__REQUIRED ACTION__:
In full and word for word, give the records again.

__DATASET EXTRACT__:
=-=-=
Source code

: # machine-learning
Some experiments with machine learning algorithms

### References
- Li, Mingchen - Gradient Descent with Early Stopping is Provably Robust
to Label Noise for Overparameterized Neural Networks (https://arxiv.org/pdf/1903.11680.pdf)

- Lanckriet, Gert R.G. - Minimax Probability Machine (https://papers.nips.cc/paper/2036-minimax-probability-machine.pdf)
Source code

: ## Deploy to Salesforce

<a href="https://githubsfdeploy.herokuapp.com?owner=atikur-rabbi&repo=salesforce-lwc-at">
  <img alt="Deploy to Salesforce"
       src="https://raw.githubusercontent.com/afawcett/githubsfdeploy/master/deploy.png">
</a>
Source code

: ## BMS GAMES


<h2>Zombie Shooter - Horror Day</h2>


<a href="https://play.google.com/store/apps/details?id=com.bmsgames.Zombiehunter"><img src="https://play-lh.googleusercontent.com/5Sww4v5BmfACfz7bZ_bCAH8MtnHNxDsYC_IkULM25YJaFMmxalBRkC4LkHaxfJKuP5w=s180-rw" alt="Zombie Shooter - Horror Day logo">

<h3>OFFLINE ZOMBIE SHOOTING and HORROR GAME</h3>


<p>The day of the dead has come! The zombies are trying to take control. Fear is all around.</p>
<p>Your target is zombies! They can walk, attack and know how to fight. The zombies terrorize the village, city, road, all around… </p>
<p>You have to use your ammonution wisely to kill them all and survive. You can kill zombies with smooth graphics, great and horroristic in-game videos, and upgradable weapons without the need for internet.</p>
=-=-=
__ANSWER TO THE PROBLEM__:
Source code

: # machine-learning
Some experiments with machine learning algorithms

### References
- Li, Mingchen - Gradient Descent with Early Stopping is Provably Robust
to Label Noise for Overparameterized Neural Networks (https://arxiv.org/pdf/1903.11680.pdf)

- Lanckriet, Gert R.G. - Minimax Probability Machine (https://papers.nips.cc/paper/2036-minimax-probability-machine.pdf)
Source code

: ## Deploy to Salesforce

<a href="https://githubsfdeploy.herokuapp.com?owner=atikur-rabbi&repo=salesforce-lwc-at">
  <img alt="Deploy to Salesforce"
       src="https://raw.githubusercontent.com/afawcett/githubsfdeploy/master/deploy.png">
</a>
Source code

: ## BMS GAMES


<h2>Zombie Shooter - Horror Day</h2>


<a href="https://play.google.com/store/apps/details?id=com.bmsgames.Zombiehunter"><img src="https://play-lh.googleusercontent.com/5Sww4v5BmfACfz7bZ_bCAH8MtnHNxDsYC_IkULM25YJaFMmxalBRkC4LkHaxfJKuP5w=s180-rw" alt="Zombie Shooter - Horror Day logo">

<h3>OFFLINE ZOMBIE SHOOTING and HORROR GAME</h3>


<p>The day of the dead has come! The zombies are trying to take control. Fear is all around.</p>
<p>Your target is zombies! They can walk, attack and know how to fight. The zombies terrorize the village, city, road, all around… </p>
<p>You have to use your ammonution wisely to kill them all and survive. You can kill zombies with smooth graphics, great and horroristic in-game videos, and upgradable weapons without the need for internet.</p>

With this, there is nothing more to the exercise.